■ Assignment ■
Convert every line of the recorded data below into a Markdown table with the columns "Row" and "Text line." Number the rows consecutively, omit blank lines, and leave the pictures out.

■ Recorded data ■
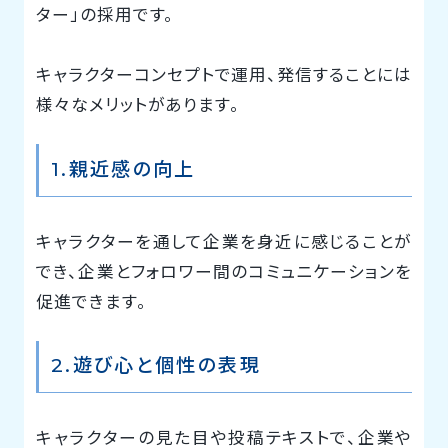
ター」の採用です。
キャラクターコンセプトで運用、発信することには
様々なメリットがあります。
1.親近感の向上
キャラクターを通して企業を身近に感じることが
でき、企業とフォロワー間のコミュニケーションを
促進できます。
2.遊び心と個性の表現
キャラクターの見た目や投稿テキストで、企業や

■ Problem solution ■
| Row | Text line |
|---|---|
| 1 | ター」の採用です。 |
| 2 | キャラクターコンセプトで運用、発信することには |
| 3 | 様々なメリットがあります。 |
| 4 | 1.親近感の向上 |
| 5 | キャラクターを通して企業を身近に感じることが |
| 6 | でき、企業とフォロワー間のコミュニケーションを |
| 7 | 促進できます。 |
| 8 | 2.遊び心と個性の表現 |
| 9 | キャラクターの見た目や投稿テキストで、企業や |